2. Involving Your Child Ask your child what they enjoy playing. Let them choose what they want to play. You would be surprised how many parents automatically decide how, what and when they are going to play. Children learn best and enjoy play more when they decide how they want to play and at what pace. Importantly their concentration, enjoyment levels and good behavior increases as a consequence! Hence there are strong “pay-offs” for both the child and parent.
3. Getting Down To Your Child’s Level Preparing for play is important.

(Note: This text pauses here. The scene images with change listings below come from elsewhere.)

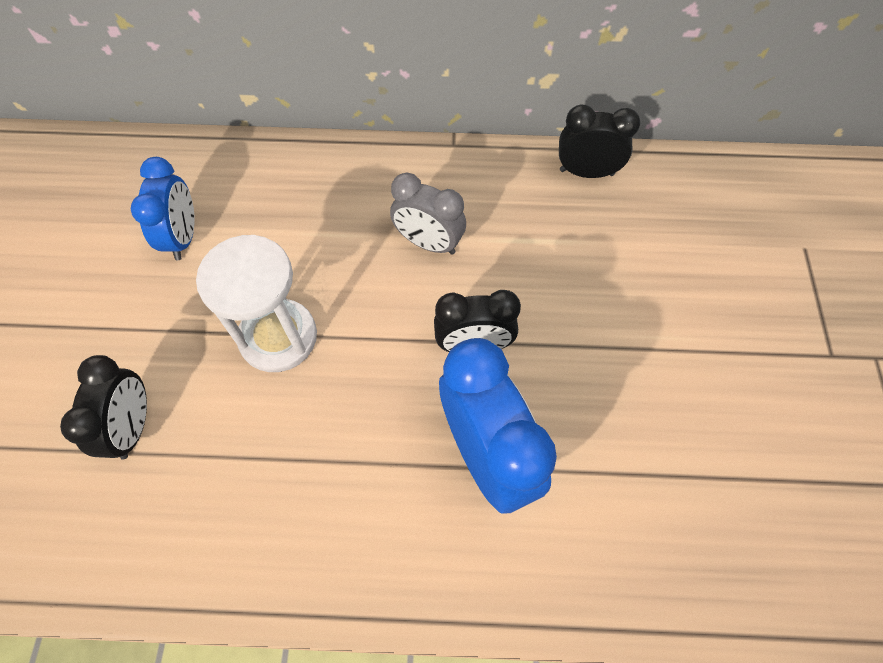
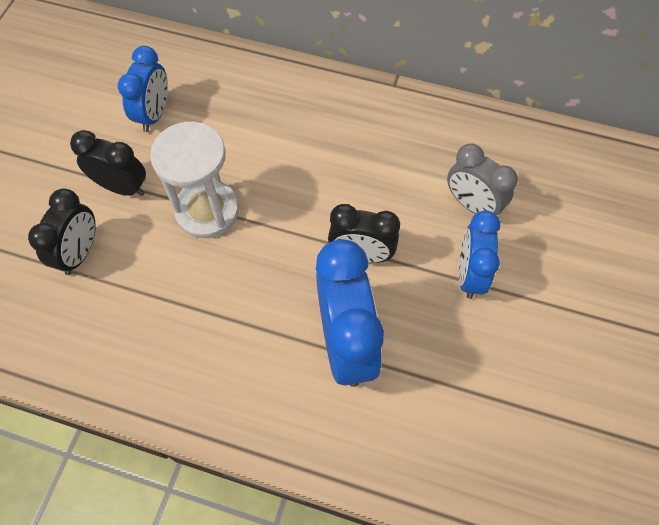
camera: 15 degrees right, 0 degrees up
grey clock [390,172,466,255] -> grey clock moved to [447,144,518,215]
black clock [559,104,640,178] -> black clock moved to [70,130,146,196]
none -> blue clock [459,210,500,299]

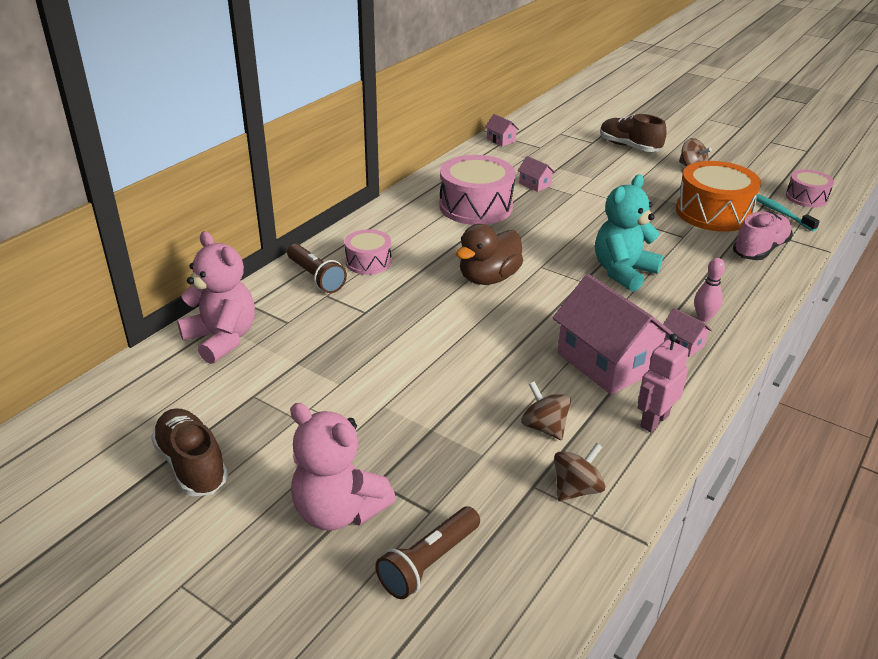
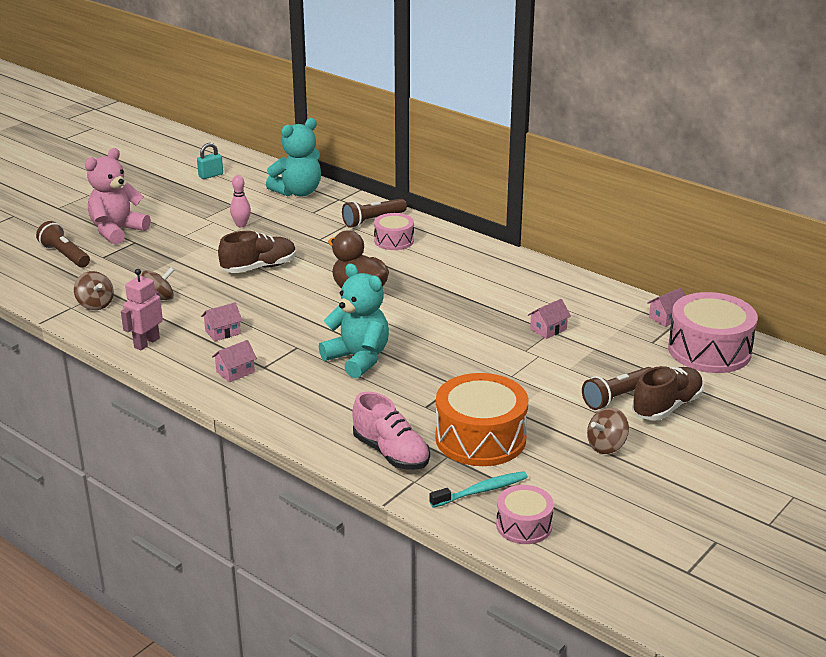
camera: 95 degrees right, 5 degrees down
brown shoe [151,408,228,496] -> brown shoe moved to [218,231,296,273]
pink teddy bear [177,231,255,364] -> turquoise teddy bear [266,118,321,197]
pink drum [439,155,515,225] -> pink drum moved to [668,292,758,373]
pink house [553,274,673,395] -> pink house [201,302,242,342], size x0.44
pink robot [638,333,689,432] -> pink robot turned 105 degrees counterclockwise [121,269,163,350]
pink bowling pin [694,258,725,322] -> pink bowling pin moved to [230,175,251,227]
none -> turquoise padlock [197,143,223,179]
none -> brown flashlight [582,367,652,410]

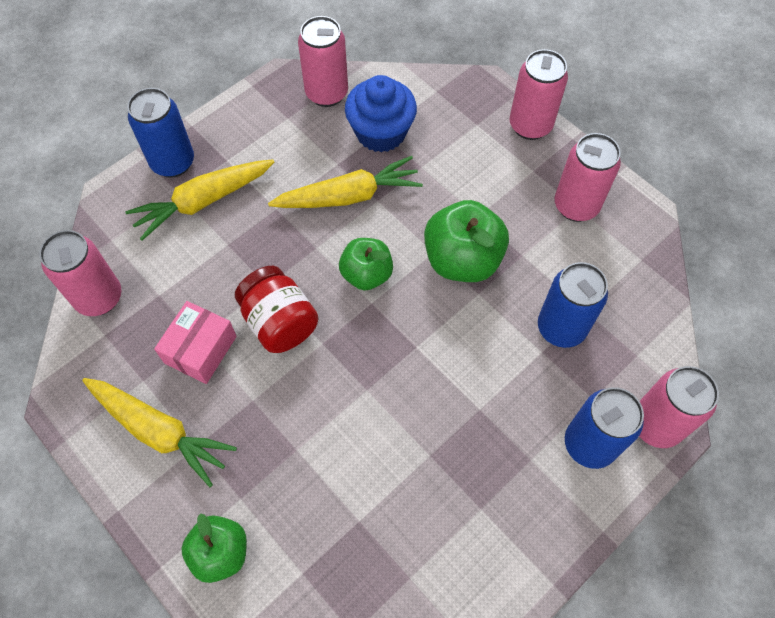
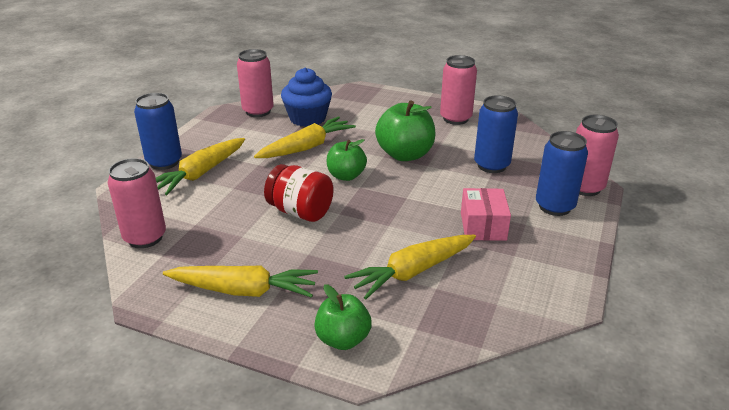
camera: 25 degrees left, 30 degrees down
pink box [154,301,237,384] -> pink box moved to [461,188,511,241]
pink can [510,49,568,140] -> none
none -> yellow carrot [344,235,476,299]

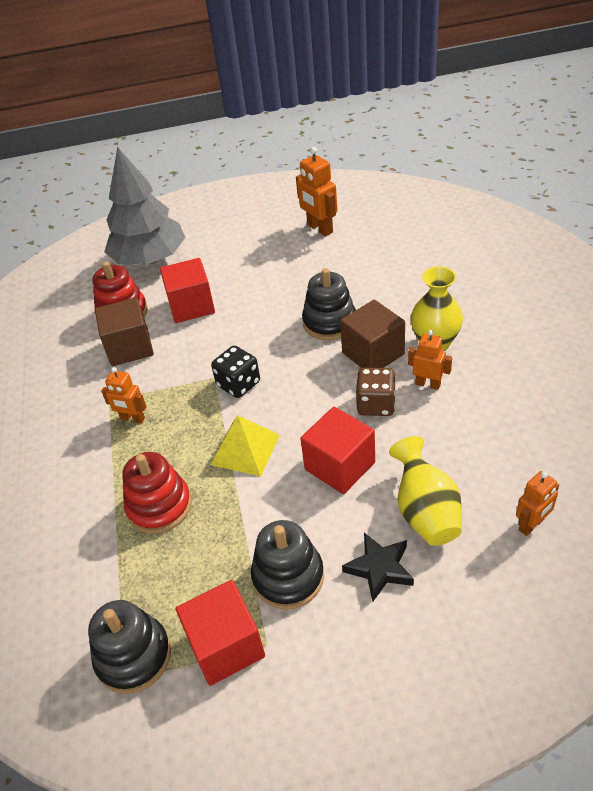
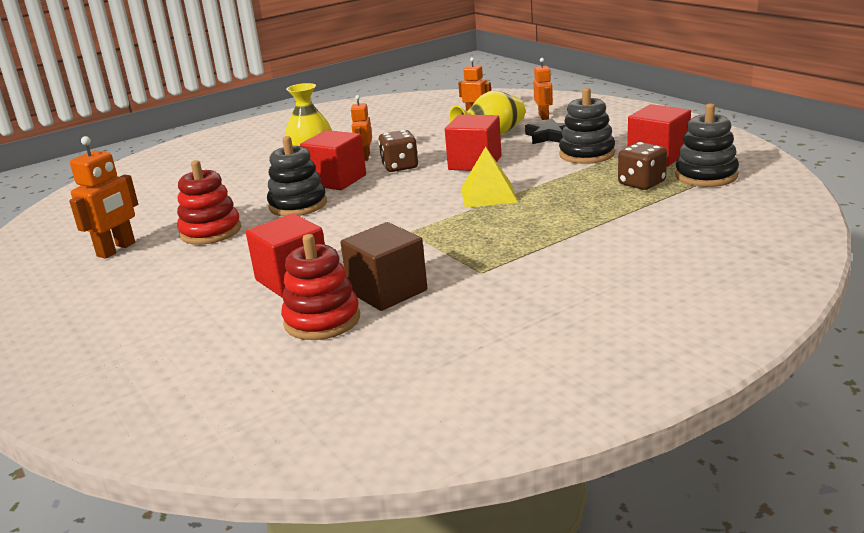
camera: 115 degrees left, 20 degrees down
orange robot [101,367,147,424] -> orange robot moved to [533,58,553,120]
grey tree [104,147,186,265] -> none
red stacking toy [122,452,192,534] -> red stacking toy moved to [177,160,241,245]
black dice [211,346,260,398] -> none
brown cube [340,300,405,368] -> red cube [300,130,366,190]
none -> brown dice [618,142,667,190]

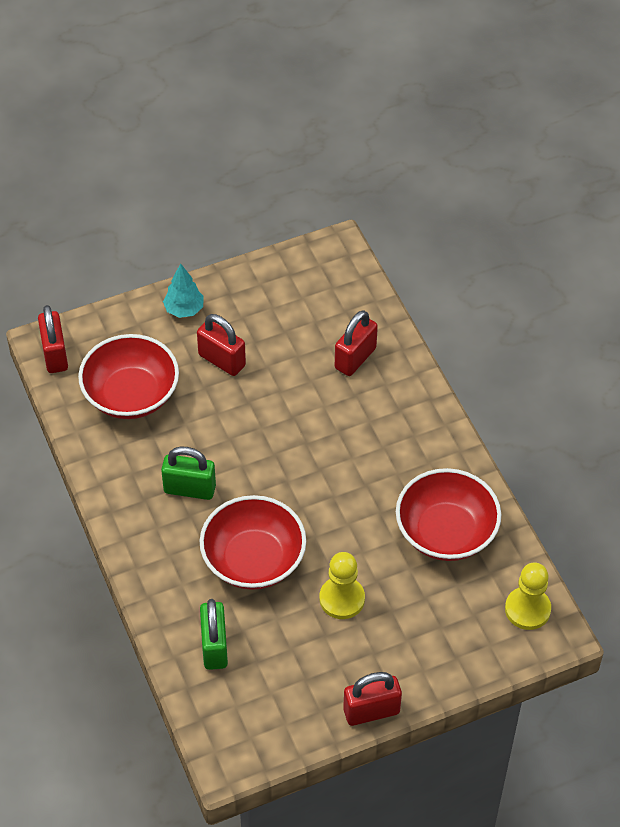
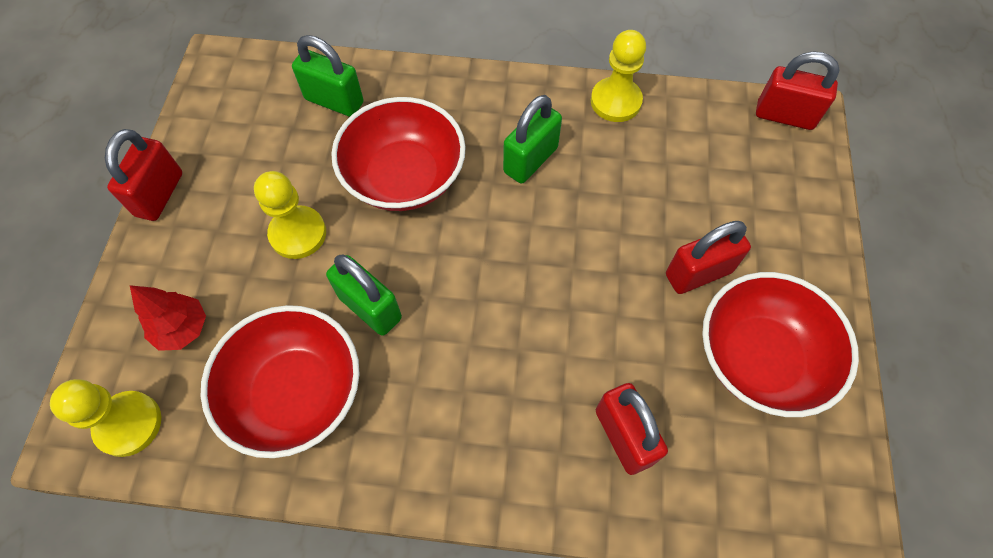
camera: 120 degrees right, 10 degrees up
red bowl [78,334,179,419] -> red bowl moved to [702,272,859,417]
turquoise tree [163,263,204,318] -> none
none -> red tree [130,285,206,351]
none -> green padlock [326,255,402,336]
none -> yellow pawn [591,30,646,122]

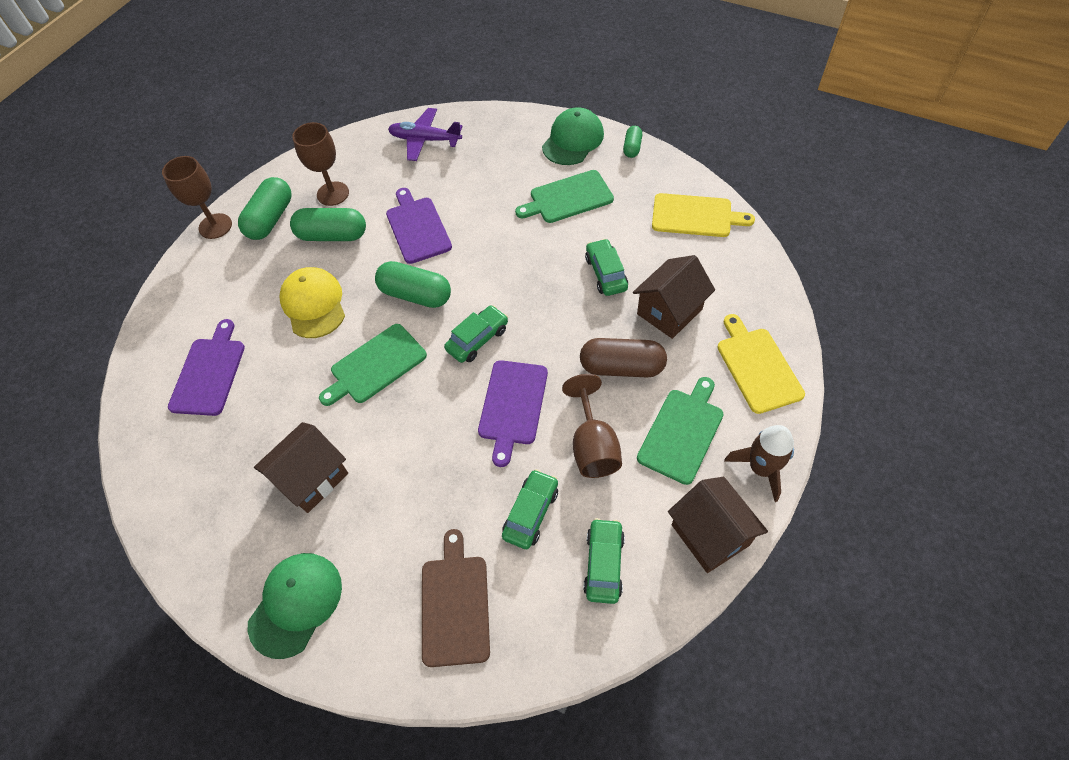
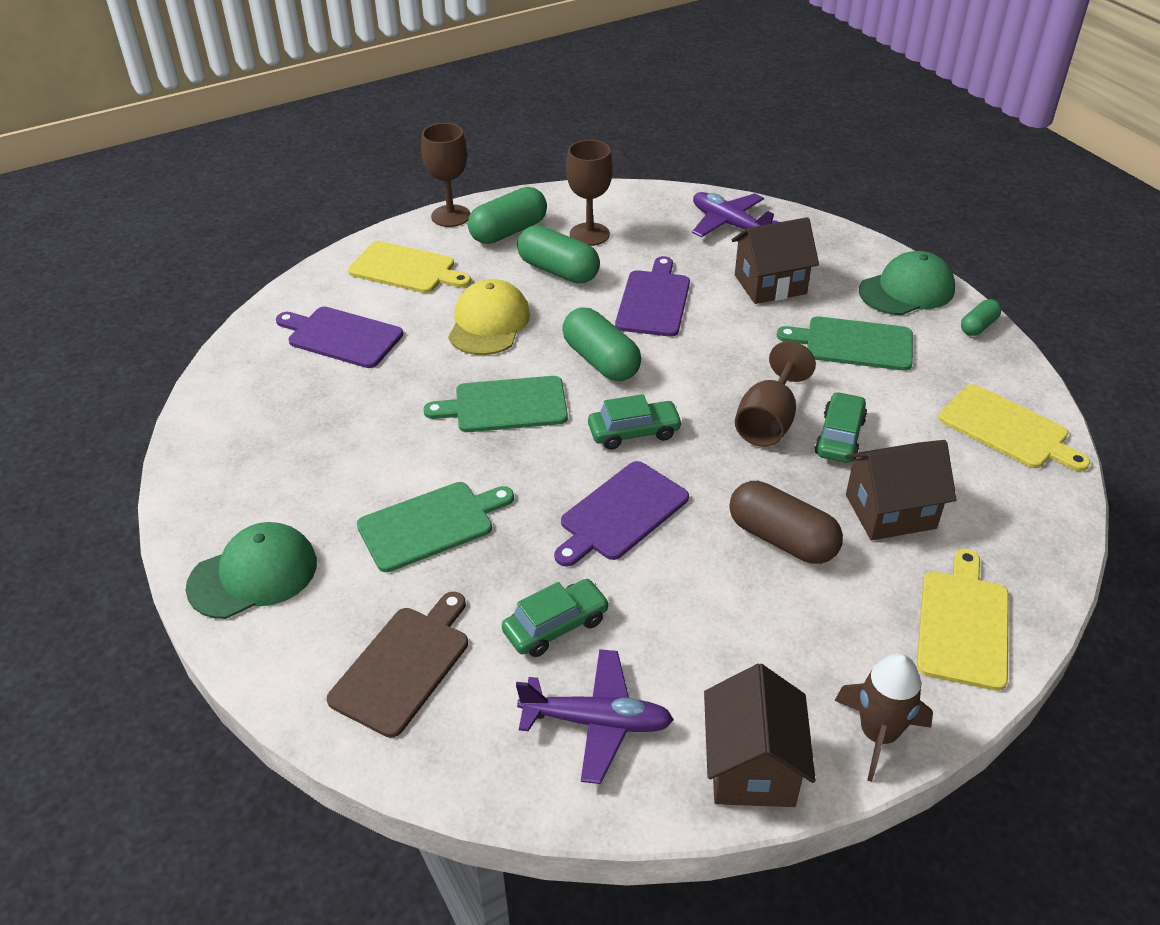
camera: 30 degrees right, 15 degrees down
purple cutting board [168,319,245,416] -> purple cutting board turned 105 degrees counterclockwise [276,307,403,368]
brown house [254,422,348,513] -> brown house moved to [732,217,819,304]
brown goblet [562,374,622,478] -> brown goblet moved to [735,341,816,447]
green car [583,518,625,604] -> purple plane [516,649,674,784]
green cutting board [637,377,724,485] -> green cutting board moved to [357,482,514,572]
none -> yellow cutting board [348,241,471,293]

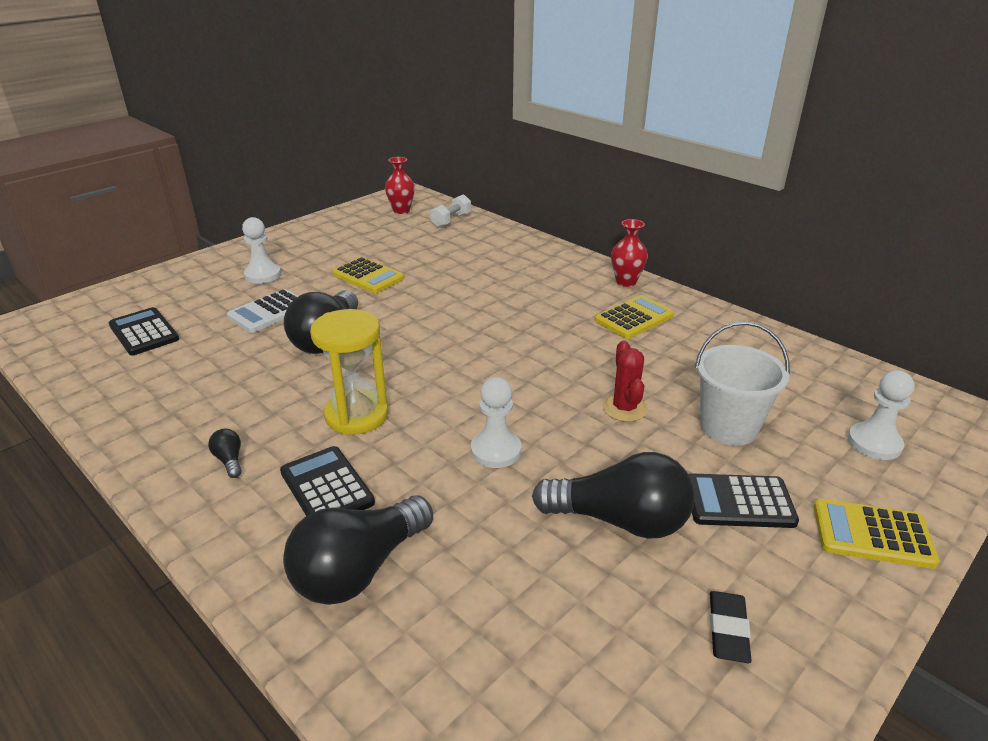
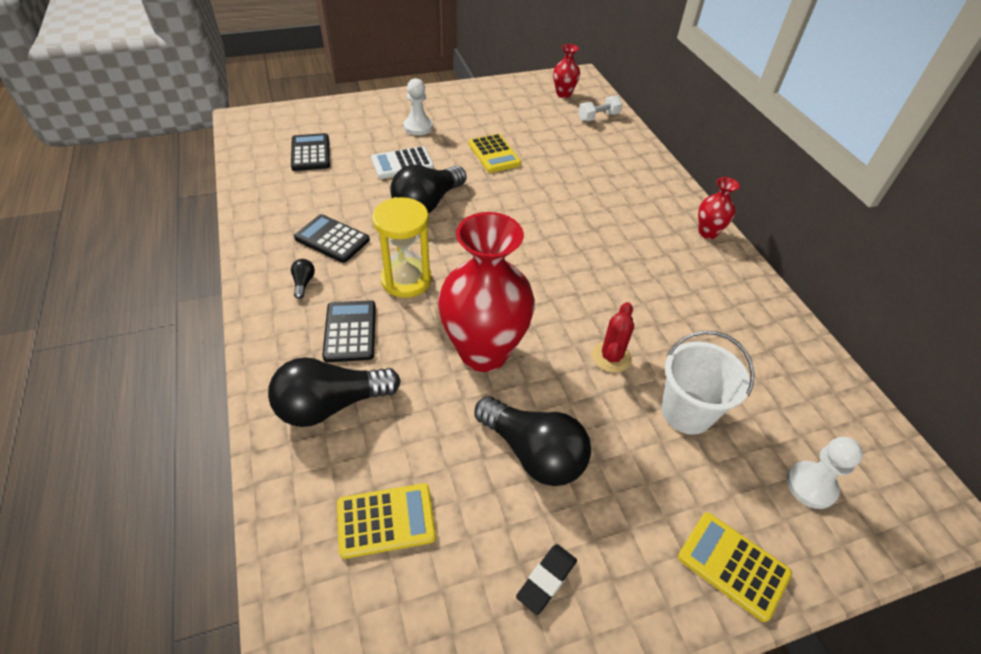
camera: 25 degrees right, 15 degrees up
white pawn [471,377,521,468] -> red vase [438,212,535,372]
yellow calculator [595,295,674,339] -> yellow calculator moved to [337,483,436,559]
black calculator [688,473,799,528] -> black calculator moved to [294,214,370,263]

Make sure you are close to your child, have eye contact and show that you are interested e.g. if your child is playing on the floor, sit on the floor with them.
4. Describing What You See Let your child pick a play activity and as your child is playing just concentrate on describing what you see in a very positive tone of voice e.g. “you have picked up the red brick and are placing it on the blue brick”. This skill will need a lot of practice as you will inevitably want to direct the play by saying such things as “I know lets put this brick on top of this other brick”. Avoid asking questions and copy your child’s play.
5. Praising What You See When you feel totally comfortable with describing what you see, try to begin to use descriptive praise i.e. “what a good girl for putting that red brick on the blue brick”. Be close when you praise, smile, get eye contact, use touches, hugs and strokes. Be sincere and genuine and praise as soon as possible after the good behaviour in order to encourage them to repeat it. Your child needs to know that you are pleased in order for them to learn self-confidence and to explore further. They are learning to be co-operative rather than to be defiant.